Dalam prakata, dijelaskan bahwa buku ini merupakan cetakan kedua yang telah mengalami revisi. Fakta ini menunjukkan bahwa biografi Sudirman Ail banyak dibaca dan diminati, baik oleh masyarakat umum maupun kalangan literasi. Hal ini menandakan ketertarikan publik terhadap perjalanan hidup tokoh yang disebut-sebut sebagai “Family Man” dan sosok yang mencintai ilmu serta pelayanan masyarakat.
Ketika pertama kali melihat judulnya, saya mengira buku ini akan lebih banyak menyinggung tokoh pahlawan nasional atau cerita yang berkaitan dengan Presiden pertama Ir.

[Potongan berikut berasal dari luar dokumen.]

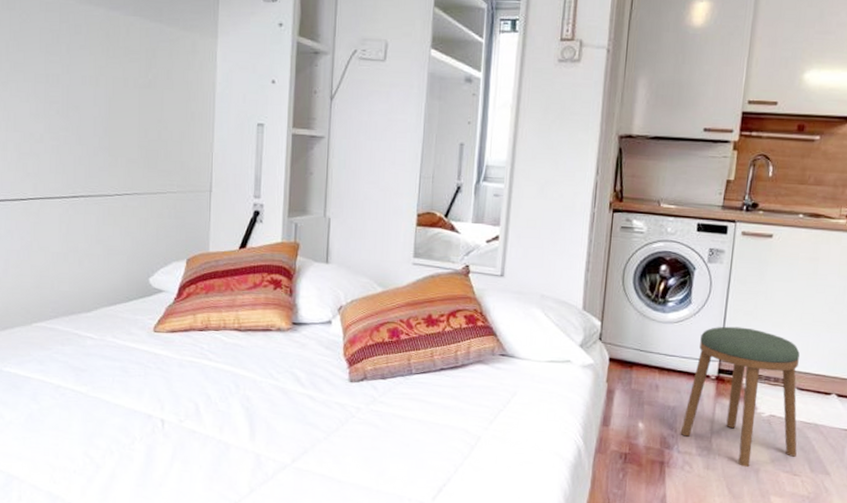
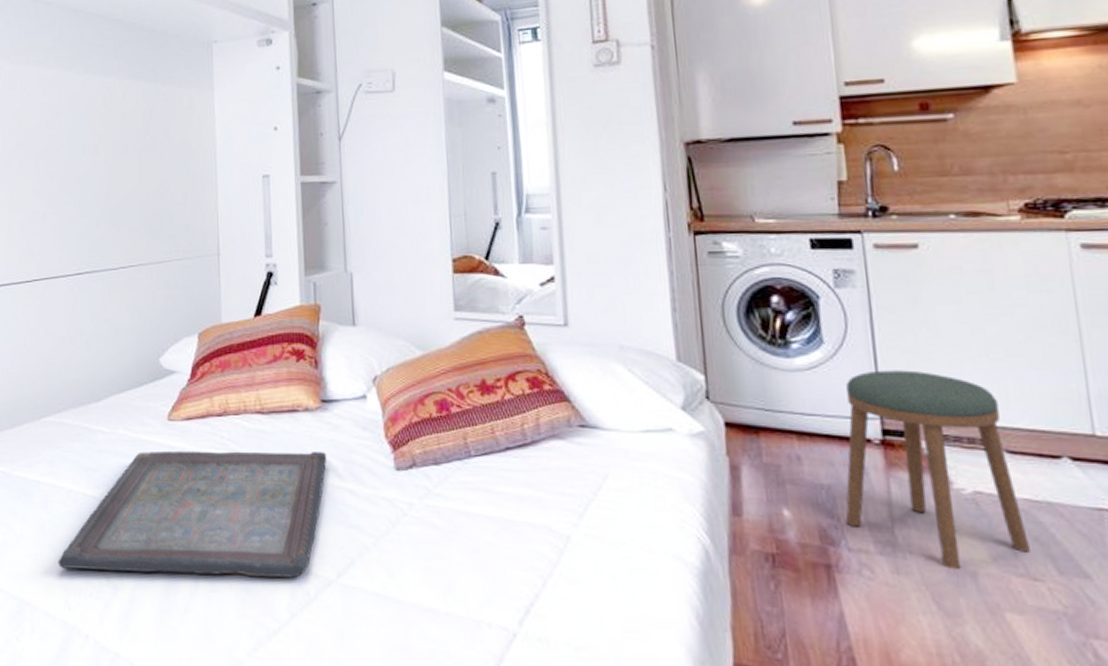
serving tray: none [45,356,293,462] -> present [58,450,328,578]

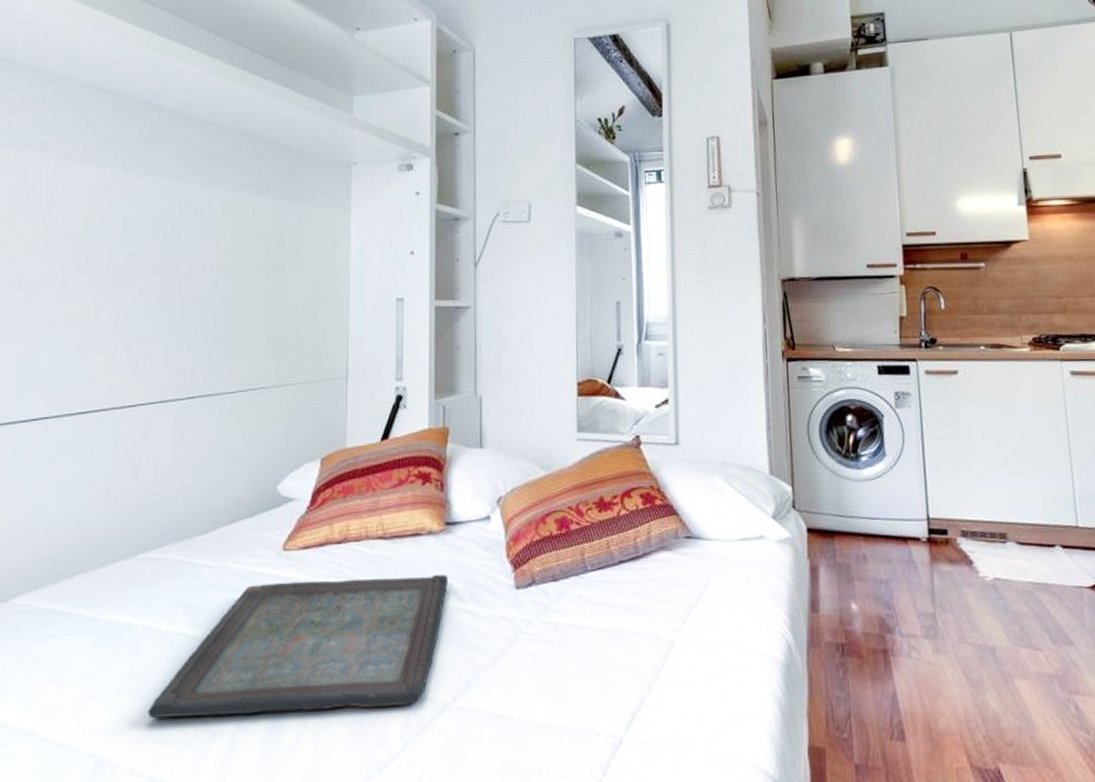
stool: present [845,370,1030,569] -> none [899,477,1033,646]

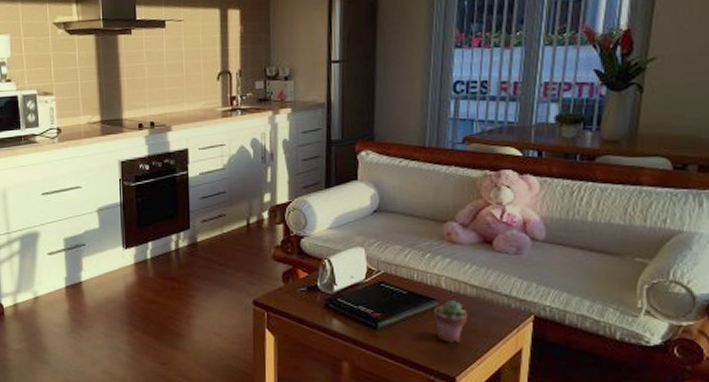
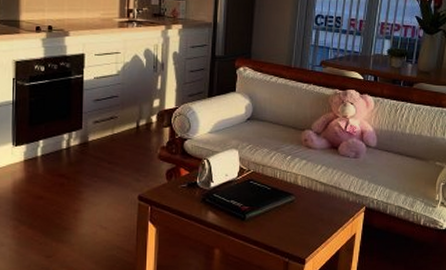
potted succulent: present [433,301,468,343] -> none [290,195,317,230]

Soekarno, yang pernah menetap di Bengkulu selama masa pengasingannya hingga memperistri Fatmawati. Bengkulu memang terkenal dengan bunga Raflesia yang menjadi ikon kota dan simbol kebanggaan masyarakat lokal. Buku ini menarik karena pada bab pertama, sebelum memasuki kisah Sudirman Ail, penulis memberikan latar belakang sejarah Bengkulu secara ringkas namun cukup informatif. Hal ini penting bagi pembaca yang belum familiar dengan sejarah dan konteks sosial daerah tersebut, sehingga pembaca dapat memahami akar sosok Sudirman Ail dengan lebih baik.
Pembahasan sejarah Bengkulu, termasuk silsilah keluarga Sudirman Ail, disajikan dengan sangat detail. Meski demikian, penempatan informasi tentang silsilah di bagian akhir buku membuat beberapa pembaca awalnya mungkin merasa bingung. Penulis tampaknya sengaja menempatkan silsilah di akhir untuk menjaga rasa penasaran pembaca sehingga terus membaca hingga tuntas. Strategi ini menambah nilai sastra dan pengalaman membaca yang berbeda, karena pembaca akan merasa seperti menelusuri perjalanan hidup tokoh secara bertahap dan penuh kejutan.
Sudirman Ail tergolong sosok yang menyukai dunia literasi. Tidak banyak orang dari kalangan kepolisian yang bersedia menyerahkan data pribadi mereka untuk dibuatkan biografi dan dijadikan bacaan publik. Buku ini juga menampilkan lampiran foto-foto keluarga Sudirman, mulai dari kakak-beradik, istri, hingga anak-anak, menegaskan sosoknya sebagai bapak yang mencintai keluarga. Nama-nama yang dicantumkan secara lengkap memperlihatkan bagaimana ia menempatkan keluarga sebagai bagian penting dari hidupnya.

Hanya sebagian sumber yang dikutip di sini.